Photo Credit: Gabriella Belzer | Daily Texan Staff

DeLoss Dodds spent most of his time in the background during his 32-year tenure at Texas, making deals and silently elevating the program. His steps were quiet; the shadow he cast, anything but.

The University hired Dodds as the men’s athletic director on Aug. 14, 1981, and just over 33 years later, he will step down from the position. It’s a dose of consistency for a man who was defined by it. In Dodds’ time at Texas, he steered the Longhorns to 14 national titles and 108
conference championships.

“DeLoss’ vision reshaped UT-Austin,” UT President William Powers Jr said. “It reshaped college athletics, the entire NCAA. DeLoss, let me say, it has been an honor to work with you, to call you my friend.”

Dodds, a former track coach, arrived at Texas from Kansas State in 1981 and spent the next 32 years nurturing a
blossoming economic and athletic empire. At the end of 2012, the athletic program raked in $163 million in revenue, No. 1 in college sports by more than $21 million.

Texas’ athletic department is a self-funded revenue giant. Dodds ensured his student athletes had the best equipment and treatment possible, all the while funneling over $400 million to the University for facilities in his time as athletic director.

He led Texas through multiple rounds of conference realignment that transformed the landscape of college football. Dodds engineered the school’s 20-year, $300 million deal with ESPN to create the Longhorn Network. The station is a huge asset for the school and an unprecedented recruiting edge.

Numbers define Dodds’ tenure, but it’s his lasting relationships with the student athletes and facility that will pave his legacy.

Former Longhorn football coach David McWilliams (1987-1991), currently an associate athletics director, found stability knowing Dodds had his best interests in mind. The door was always open for McWilliams and student athletes to visit.
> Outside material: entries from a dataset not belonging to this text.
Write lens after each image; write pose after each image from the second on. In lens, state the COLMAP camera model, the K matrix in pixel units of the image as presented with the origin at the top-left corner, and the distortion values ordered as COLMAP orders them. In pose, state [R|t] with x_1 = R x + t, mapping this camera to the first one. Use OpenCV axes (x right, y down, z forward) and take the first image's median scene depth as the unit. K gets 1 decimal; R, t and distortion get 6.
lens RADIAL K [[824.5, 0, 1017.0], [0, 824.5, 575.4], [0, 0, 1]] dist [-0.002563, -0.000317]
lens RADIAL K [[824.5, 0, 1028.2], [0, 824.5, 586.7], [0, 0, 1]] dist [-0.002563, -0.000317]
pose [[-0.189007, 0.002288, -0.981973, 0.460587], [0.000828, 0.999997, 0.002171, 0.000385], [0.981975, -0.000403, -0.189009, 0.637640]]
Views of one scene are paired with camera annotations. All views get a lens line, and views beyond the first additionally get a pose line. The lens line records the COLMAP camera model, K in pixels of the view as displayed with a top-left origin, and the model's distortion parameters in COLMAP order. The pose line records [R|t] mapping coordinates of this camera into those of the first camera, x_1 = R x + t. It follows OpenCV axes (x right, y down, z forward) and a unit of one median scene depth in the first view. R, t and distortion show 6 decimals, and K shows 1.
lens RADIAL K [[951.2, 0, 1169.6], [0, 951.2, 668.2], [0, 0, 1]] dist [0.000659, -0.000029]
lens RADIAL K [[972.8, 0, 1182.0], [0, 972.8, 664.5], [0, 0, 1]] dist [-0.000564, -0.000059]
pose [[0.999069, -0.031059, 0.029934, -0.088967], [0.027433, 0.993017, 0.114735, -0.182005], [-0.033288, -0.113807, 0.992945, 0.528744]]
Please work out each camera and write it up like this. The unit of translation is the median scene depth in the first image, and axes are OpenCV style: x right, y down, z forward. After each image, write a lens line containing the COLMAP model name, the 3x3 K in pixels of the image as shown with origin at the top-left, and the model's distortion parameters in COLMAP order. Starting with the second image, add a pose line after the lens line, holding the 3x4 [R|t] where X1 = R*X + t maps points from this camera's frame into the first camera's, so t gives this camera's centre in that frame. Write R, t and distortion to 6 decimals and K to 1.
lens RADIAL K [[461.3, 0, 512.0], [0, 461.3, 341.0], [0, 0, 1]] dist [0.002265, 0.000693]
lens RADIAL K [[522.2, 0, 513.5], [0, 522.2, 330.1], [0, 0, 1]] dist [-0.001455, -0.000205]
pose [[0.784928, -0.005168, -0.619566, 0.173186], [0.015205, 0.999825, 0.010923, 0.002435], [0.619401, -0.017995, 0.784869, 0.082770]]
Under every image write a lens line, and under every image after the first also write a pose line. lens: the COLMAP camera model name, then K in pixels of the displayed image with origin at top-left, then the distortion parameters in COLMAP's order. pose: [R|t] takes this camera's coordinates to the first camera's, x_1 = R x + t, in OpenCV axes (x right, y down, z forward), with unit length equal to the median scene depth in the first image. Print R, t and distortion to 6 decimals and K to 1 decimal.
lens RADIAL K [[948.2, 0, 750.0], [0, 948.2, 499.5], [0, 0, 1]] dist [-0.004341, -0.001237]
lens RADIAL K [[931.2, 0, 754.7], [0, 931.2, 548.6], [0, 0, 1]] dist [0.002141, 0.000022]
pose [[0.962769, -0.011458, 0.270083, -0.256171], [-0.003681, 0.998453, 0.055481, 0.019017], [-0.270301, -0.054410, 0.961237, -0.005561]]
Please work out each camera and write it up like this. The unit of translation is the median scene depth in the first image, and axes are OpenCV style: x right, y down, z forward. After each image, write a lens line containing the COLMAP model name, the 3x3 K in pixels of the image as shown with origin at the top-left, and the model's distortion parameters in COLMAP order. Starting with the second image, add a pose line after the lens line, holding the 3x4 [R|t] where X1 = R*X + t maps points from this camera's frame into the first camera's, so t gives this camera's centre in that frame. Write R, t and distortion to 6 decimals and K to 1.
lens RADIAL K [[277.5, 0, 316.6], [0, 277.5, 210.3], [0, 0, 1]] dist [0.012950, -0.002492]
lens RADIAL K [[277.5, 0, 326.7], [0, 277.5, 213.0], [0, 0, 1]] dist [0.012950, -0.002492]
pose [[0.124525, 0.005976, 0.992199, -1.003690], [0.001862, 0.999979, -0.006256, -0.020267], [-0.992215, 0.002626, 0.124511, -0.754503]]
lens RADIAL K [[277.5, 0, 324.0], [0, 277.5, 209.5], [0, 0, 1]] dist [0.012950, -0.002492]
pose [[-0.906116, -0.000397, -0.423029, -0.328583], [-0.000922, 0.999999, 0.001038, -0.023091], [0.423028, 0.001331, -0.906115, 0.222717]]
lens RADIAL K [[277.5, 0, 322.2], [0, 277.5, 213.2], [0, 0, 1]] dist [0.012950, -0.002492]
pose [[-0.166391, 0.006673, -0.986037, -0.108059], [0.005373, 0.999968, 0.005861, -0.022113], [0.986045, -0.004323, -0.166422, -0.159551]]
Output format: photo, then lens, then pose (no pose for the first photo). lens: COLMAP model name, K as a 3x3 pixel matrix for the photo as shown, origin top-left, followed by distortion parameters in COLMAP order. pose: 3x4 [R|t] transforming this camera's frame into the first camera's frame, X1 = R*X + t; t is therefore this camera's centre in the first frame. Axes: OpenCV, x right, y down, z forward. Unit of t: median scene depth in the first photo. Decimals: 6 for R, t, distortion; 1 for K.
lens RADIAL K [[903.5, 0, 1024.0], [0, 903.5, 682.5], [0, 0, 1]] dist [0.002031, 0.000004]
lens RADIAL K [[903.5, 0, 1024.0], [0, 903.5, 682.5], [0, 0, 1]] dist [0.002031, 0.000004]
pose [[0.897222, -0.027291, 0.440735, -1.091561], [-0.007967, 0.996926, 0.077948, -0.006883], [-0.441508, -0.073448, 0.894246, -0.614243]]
McWilliams remembers the wake of the Longhorns’ 31-14 loss to Texas A&M in 1991, dropping Texas to 5-6 on the season. The coach was invited to Dodds’ house for dinner after the game, like he was after every season, to discuss the year and McWilliams’ job status. After the talk, McWilliams knew it was time to step down, but he never
felt pressured.

“I never had to worry about DeLoss,” McWilliams said. “He was upfront, and if it was time for me to step down, he would do it in a way that was first class.”

Former Texas shortstop Jordan Etier, who patrolled the middle of the Longhorn defense from 2008-2011, would see Dodds at practices and games 15 or 20 times a season. Etier remembers the team running extra hard in sprints when Dodds came around because they wanted to impress the man.

“He cared about winning, don’t get me wrong,” Etier said. “But he really wanted to help us develop as a person. He really cared about us, and the life we’d have after UT.”

The now 74-year-old Dodds didn’t always make the right coaching decisions — McWilliams and John Mackovic preceded his hire of Mack Brown — but he nailed his selections more often than not. Brown, basketball head coach Rick Barnes and baseball head man Augie Garrido have overseen Texas’ three juggernaut programs for more than a decade.

Each of those coaches were hired in a two-year span and Dodds has shown an impressive knack for finding and keeping some of the best coaches in the industry. Perhaps that’s because of the way he treats them. Cliff Gustafson, Texas’ baseball coach for 29 seasons and a two-time national champion, remembers his first interaction with Dodds fondly.

“When I first met him, he told me that he knew I was the best baseball coach in the country,” Gustafson said. “Well, from that moment on, I thought he was a pretty good guy.”

James Vick, an ex-officio facility representative on the Men’s Athletic Council, was one of seven people who originally interviewed Dodds for the athletic director position. The interview took place in a basement of Dallas/Fort Worth International Airport, and Vick knew right away Dodds was the man for the job.

“I had no idea the impact he would have,” Vick said. “It’s impossible to duplicate individuals, and it’s hard to say you can get another person to do what he’s done.”

Dodds is ready to move on and spend time with his family. He wants to see the country and take his wife to Tuscany. But even halfway across the world, Dodds’ shadow will remain, silently watching over the program.